TASK STATEMENT: Word for word, restate the listing that follows and leave out the images.

DATA FOR REVIEW:
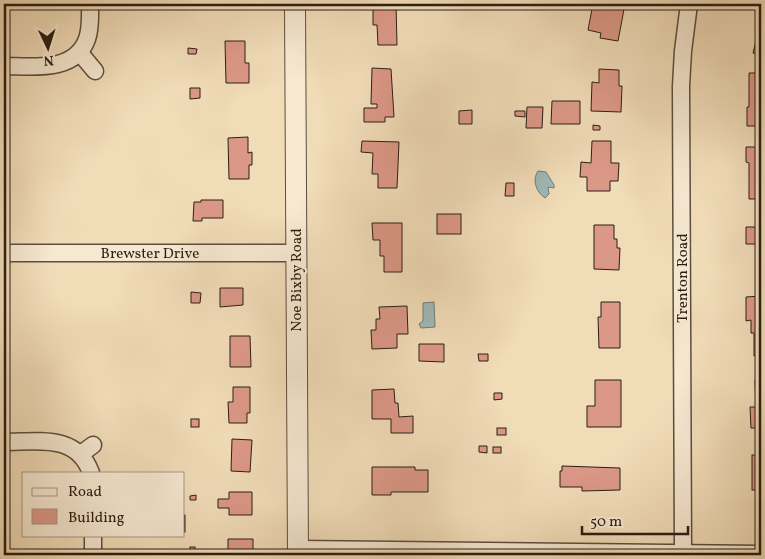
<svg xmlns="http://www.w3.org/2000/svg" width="765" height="559" font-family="Vollkorn,serif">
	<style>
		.water { fill: #9eb9b9; stroke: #707b77 }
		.building { fill: #dc9887; stroke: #2b1e14 }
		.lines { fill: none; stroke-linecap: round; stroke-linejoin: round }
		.minor-casing { stroke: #5c4e3d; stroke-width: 19 }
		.tertiary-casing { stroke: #5c4e3d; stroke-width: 22 }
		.minor { stroke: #f6e8d1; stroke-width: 16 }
		.tertiary { stroke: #f6e8d1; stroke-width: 20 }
		.labels { text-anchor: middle; stroke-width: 4.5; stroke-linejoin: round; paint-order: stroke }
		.street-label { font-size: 15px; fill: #2b1e14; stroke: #f6e8d1 }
	</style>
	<rect width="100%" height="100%" fill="#f1dcb8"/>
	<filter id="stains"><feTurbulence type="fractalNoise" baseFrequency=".004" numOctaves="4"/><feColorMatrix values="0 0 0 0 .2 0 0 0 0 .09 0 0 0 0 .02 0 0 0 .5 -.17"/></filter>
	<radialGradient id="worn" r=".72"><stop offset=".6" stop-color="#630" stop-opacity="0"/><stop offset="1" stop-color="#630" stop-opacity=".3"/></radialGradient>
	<g class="water">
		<path d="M538,171L546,172L554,185V188L548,187L549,194L545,198C536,192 532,180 538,171Z"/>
		<path d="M434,302L435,327L421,328L419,324L423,321V303Z"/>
	</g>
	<g class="building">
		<path d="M373,4H396L397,45H378L377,25H373Z"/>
		<path d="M593,4L606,6V4H625L618,41L600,38L601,33L588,30Z"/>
		<path d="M761,21V55L753,53Z"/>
		<path d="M225,41H245V63H249V83H226Z"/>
		<path d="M188,48L197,49L196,54H188Z"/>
		<path d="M372,68L391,69L394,117H385V122H364V108H377V104H371Z"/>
		<path d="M599,69L619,70V86H622L621,112L591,111L592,82L599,83Z"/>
		<path d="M749,73H761V126H747V107H749Z"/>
		<path d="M190,88H200V98L190,99Z"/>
		<path d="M552,101H580V124H551Z"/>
		<path d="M527,107H543L542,128H526Z"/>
		<path d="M472,110V124H459V111Z"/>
		<path d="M515,111H525V117L515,116Z"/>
		<path d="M593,125L600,126V130H593Z"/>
		<path d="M248,137V153L252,152V165H249V179H229L228,138Z"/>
		<path d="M362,141L399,142L397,188H378V174H372L373,153L361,152Z"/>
		<path d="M592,141H611V163H619L618,181H610V191H587V177H580L581,162L591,163Z"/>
		<path d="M746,147H761V199H749V163L746,162Z"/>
		<path d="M506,183H514V196H505Z"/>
		<path d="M201,200H223V218H202V221H193L194,202H201Z"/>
		<rect x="437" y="214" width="24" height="20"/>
		<path d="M372,223H402V272H384V256H380V240H373Z"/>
		<path d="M594,225H614V239H617V248H620L619,270L594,269Z"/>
		<path d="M746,227H761V271H756L757,244H746Z"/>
		<path d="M220,288H243V305L220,307Z"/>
		<path d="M191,292L201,293L200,303H191Z"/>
		<path d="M761,296V356H754V333H751V320L746,321V297Z"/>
		<path d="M601,302H620V348H599L598,317H601Z"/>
		<path d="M407,306L408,334H397V348L372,349L371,330H376V319H380L379,307Z"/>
		<path d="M230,336H250L251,367H230Z"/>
		<path d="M419,344H444V362L419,361Z"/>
		<path d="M478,354H488V361H479Z"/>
		<path d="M595,380H621V427H587V406H595Z"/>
		<path d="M755,380H761V428H751L750,407H756Z"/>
		<path d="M233,387H250V413H247V423H229L228,402H233Z"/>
		<path d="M394,389L395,403H398L399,417L413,416V433H391V419H372V390Z"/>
		<path d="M494,393H502V399L494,400Z"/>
		<rect x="191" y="419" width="8" height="8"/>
		<rect x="497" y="428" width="9" height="7"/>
		<path d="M232,439L252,440L250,472L231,471Z"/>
		<path d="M479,446H487V453L479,452Z"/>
		<rect x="493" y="447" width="8" height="6"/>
		<rect x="752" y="455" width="9" height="35"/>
		<path d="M562,466L620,468V490L582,491V487H560V471H562Z"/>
		<path d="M372,467H415V470H428V492H391V495H372Z"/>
		<path d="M229,492H252V515H229V508H218V499H229Z"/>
		<path d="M196,495V500H190V496Z"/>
		<rect x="184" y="515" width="1" height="17"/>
		<path d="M228,539H253V555H226L228,554Z"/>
		<rect x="190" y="547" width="5" height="5"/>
	</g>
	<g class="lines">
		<defs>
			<g id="minor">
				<path d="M80,53L95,71"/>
				<path d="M4,66C32,66 75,73 87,39C91,28 90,15 90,4"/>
				<path d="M4,253H296"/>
				<path d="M4,442C37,442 77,433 91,473"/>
				<path d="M81,454L93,445"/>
				<path d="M93,535V555"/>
				<path d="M298,549L761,554"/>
				<path d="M683,553L681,86L683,51L689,4"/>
			</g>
			<path id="tertiary" d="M295,4L298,555"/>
		</defs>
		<use href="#minor" class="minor-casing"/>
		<use href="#tertiary" class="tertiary-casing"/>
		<use href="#minor" class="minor"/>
		<use href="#tertiary" class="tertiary"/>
	</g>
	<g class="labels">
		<g class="street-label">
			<text x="150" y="258">Brewster Drive</text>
			<text transform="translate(682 278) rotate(-90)" y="5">Trenton Road</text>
			<text transform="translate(296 280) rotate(-90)" y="5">Noe Bixby Road</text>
		</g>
	</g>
	<rect width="765" height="559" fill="none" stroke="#f1dcb8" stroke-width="20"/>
	<rect x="5" y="5" width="755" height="549" fill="none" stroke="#2b1e14" stroke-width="2.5"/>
	<rect x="10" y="10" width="745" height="539" fill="none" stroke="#2b1e14"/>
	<rect x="22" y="472" width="162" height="65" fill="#f6e8d1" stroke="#a59785"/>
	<rect x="32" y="488" width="25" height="8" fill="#f6e8d1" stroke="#a59785"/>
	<text x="68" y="496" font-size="15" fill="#2b1e14">Road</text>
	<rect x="32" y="509" width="25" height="15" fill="#dc9887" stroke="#a59785"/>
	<text x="68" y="522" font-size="15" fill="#2b1e14">Building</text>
	<g transform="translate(48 48) rotate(176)" stroke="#f6e8d1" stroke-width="4" paint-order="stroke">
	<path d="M0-4L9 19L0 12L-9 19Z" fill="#2b1e14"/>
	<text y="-8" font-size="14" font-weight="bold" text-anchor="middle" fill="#2b1e14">N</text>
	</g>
	<path d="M582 526v8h106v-8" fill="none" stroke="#2b1e14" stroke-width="2.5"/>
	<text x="590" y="526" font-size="15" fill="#2b1e14" stroke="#f6e8d1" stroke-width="4" paint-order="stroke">50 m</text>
	<rect width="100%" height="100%" filter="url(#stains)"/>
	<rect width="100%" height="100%" fill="url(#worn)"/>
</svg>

EXPECTED OUTPUT:
<svg xmlns="http://www.w3.org/2000/svg" width="765" height="559" font-family="Vollkorn,serif">
	<style>
		.water { fill: #9eb9b9; stroke: #707b77 }
		.building { fill: #dc9887; stroke: #2b1e14 }
		.lines { fill: none; stroke-linecap: round; stroke-linejoin: round }
		.minor-casing { stroke: #5c4e3d; stroke-width: 19 }
		.tertiary-casing { stroke: #5c4e3d; stroke-width: 22 }
		.minor { stroke: #f6e8d1; stroke-width: 16 }
		.tertiary { stroke: #f6e8d1; stroke-width: 20 }
		.labels { text-anchor: middle; stroke-width: 4.5; stroke-linejoin: round; paint-order: stroke }
		.street-label { font-size: 15px; fill: #2b1e14; stroke: #f6e8d1 }
	</style>
	<rect width="100%" height="100%" fill="#f1dcb8"/>
	<filter id="stains"><feTurbulence type="fractalNoise" baseFrequency=".004" numOctaves="4"/><feColorMatrix values="0 0 0 0 .2 0 0 0 0 .09 0 0 0 0 .02 0 0 0 .5 -.17"/></filter>
	<radialGradient id="worn" r=".72"><stop offset=".6" stop-color="#630" stop-opacity="0"/><stop offset="1" stop-color="#630" stop-opacity=".3"/></radialGradient>
	<g class="water">
		<path d="M538,171L546,172L554,185V188L548,187L549,194L545,198C536,192 532,180 538,171Z"/>
		<path d="M434,302L435,327L421,328L419,324L423,321V303Z"/>
	</g>
	<g class="building">
		<path d="M373,4H396L397,45H378L377,25H373Z"/>
		<path d="M593,4L606,6V4H625L618,41L600,38L601,33L588,30Z"/>
		<path d="M761,21V55L753,53Z"/>
		<path d="M225,41H245V63H249V83H226Z"/>
		<path d="M188,48L197,49L196,54H188Z"/>
		<path d="M372,68L391,69L394,117H385V122H364V108H377V104H371Z"/>
		<path d="M599,69L619,70V86H622L621,112L591,111L592,82L599,83Z"/>
		<path d="M749,73H761V126H747V107H749Z"/>
		<path d="M190,88H200V98L190,99Z"/>
		<path d="M552,101H580V124H551Z"/>
		<path d="M527,107H543L542,128H526Z"/>
		<path d="M472,110V124H459V111Z"/>
		<path d="M515,111H525V117L515,116Z"/>
		<path d="M593,125L600,126V130H593Z"/>
		<path d="M248,137V153L252,152V165H249V179H229L228,138Z"/>
		<path d="M362,141L399,142L397,188H378V174H372L373,153L361,152Z"/>
		<path d="M592,141H611V163H619L618,181H610V191H587V177H580L581,162L591,163Z"/>
		<path d="M746,147H761V199H749V163L746,162Z"/>
		<path d="M506,183H514V196H505Z"/>
		<path d="M201,200H223V218H202V221H193L194,202H201Z"/>
		<rect x="437" y="214" width="24" height="20"/>
		<path d="M372,223H402V272H384V256H380V240H373Z"/>
		<path d="M594,225H614V239H617V248H620L619,270L594,269Z"/>
		<path d="M746,227H761V271H756L757,244H746Z"/>
		<path d="M220,288H243V305L220,307Z"/>
		<path d="M191,292L201,293L200,303H191Z"/>
		<path d="M761,296V356H754V333H751V320L746,321V297Z"/>
		<path d="M601,302H620V348H599L598,317H601Z"/>
		<path d="M407,306L408,334H397V348L372,349L371,330H376V319H380L379,307Z"/>
		<path d="M230,336H250L251,367H230Z"/>
		<path d="M419,344H444V362L419,361Z"/>
		<path d="M478,354H488V361H479Z"/>
		<path d="M595,380H621V427H587V406H595Z"/>
		<path d="M755,380H761V428H751L750,407H756Z"/>
		<path d="M233,387H250V413H247V423H229L228,402H233Z"/>
		<path d="M394,389L395,403H398L399,417L413,416V433H391V419H372V390Z"/>
		<path d="M494,393H502V399L494,400Z"/>
		<rect x="191" y="419" width="8" height="8"/>
		<rect x="497" y="428" width="9" height="7"/>
		<path d="M232,439L252,440L250,472L231,471Z"/>
		<path d="M479,446H487V453L479,452Z"/>
		<rect x="493" y="447" width="8" height="6"/>
		<rect x="752" y="455" width="9" height="35"/>
		<path d="M562,466L620,468V490L582,491V487H560V471H562Z"/>
		<path d="M372,467H415V470H428V492H391V495H372Z"/>
		<path d="M229,492H252V515H229V508H218V499H229Z"/>
		<path d="M196,495V500H190V496Z"/>
		<rect x="184" y="515" width="1" height="17"/>
		<path d="M228,539H253V555H226L228,554Z"/>
		<rect x="190" y="547" width="5" height="5"/>
	</g>
	<g class="lines">
		<defs>
			<g id="minor">
				<path d="M80,53L95,71"/>
				<path d="M4,66C32,66 75,73 87,39C91,28 90,15 90,4"/>
				<path d="M4,253H296"/>
				<path d="M4,442C37,442 77,433 91,473"/>
				<path d="M81,454L93,445"/>
				<path d="M93,535V555"/>
				<path d="M298,549L761,554"/>
				<path d="M683,553L681,86L683,51L689,4"/>
			</g>
			<path id="tertiary" d="M295,4L298,555"/>
		</defs>
		<use href="#minor" class="minor-casing"/>
		<use href="#tertiary" class="tertiary-casing"/>
		<use href="#minor" class="minor"/>
		<use href="#tertiary" class="tertiary"/>
	</g>
	<g class="labels">
		<g class="street-label">
			<text x="150" y="258">Brewster Drive</text>
			<text transform="translate(682 278) rotate(-90)" y="5">Trenton Road</text>
			<text transform="translate(296 280) rotate(-90)" y="5">Noe Bixby Road</text>
		</g>
	</g>
	<rect width="765" height="559" fill="none" stroke="#f1dcb8" stroke-width="20"/>
	<rect x="5" y="5" width="755" height="549" fill="none" stroke="#2b1e14" stroke-width="2.5"/>
	<rect x="10" y="10" width="745" height="539" fill="none" stroke="#2b1e14"/>
	<rect x="22" y="472" width="162" height="65" fill="#f6e8d1" stroke="#a59785"/>
	<rect x="32" y="488" width="25" height="8" fill="#f6e8d1" stroke="#a59785"/>
	<text x="68" y="496" font-size="15" fill="#2b1e14">Road</text>
	<rect x="32" y="509" width="25" height="15" fill="#dc9887" stroke="#a59785"/>
	<text x="68" y="522" font-size="15" fill="#2b1e14">Building</text>
	<g transform="translate(48 48) rotate(176)" stroke="#f6e8d1" stroke-width="4" paint-order="stroke">
	<path d="M0-4L9 19L0 12L-9 19Z" fill="#2b1e14"/>
	<text y="-8" font-size="14" font-weight="bold" text-anchor="middle" fill="#2b1e14">N</text>
	</g>
	<path d="M582 526v8h106v-8" fill="none" stroke="#2b1e14" stroke-width="2.5"/>
	<text x="590" y="526" font-size="15" fill="#2b1e14" stroke="#f6e8d1" stroke-width="4" paint-order="stroke">50 m</text>
	<rect width="100%" height="100%" filter="url(#stains)"/>
	<rect width="100%" height="100%" fill="url(#worn)"/>
</svg>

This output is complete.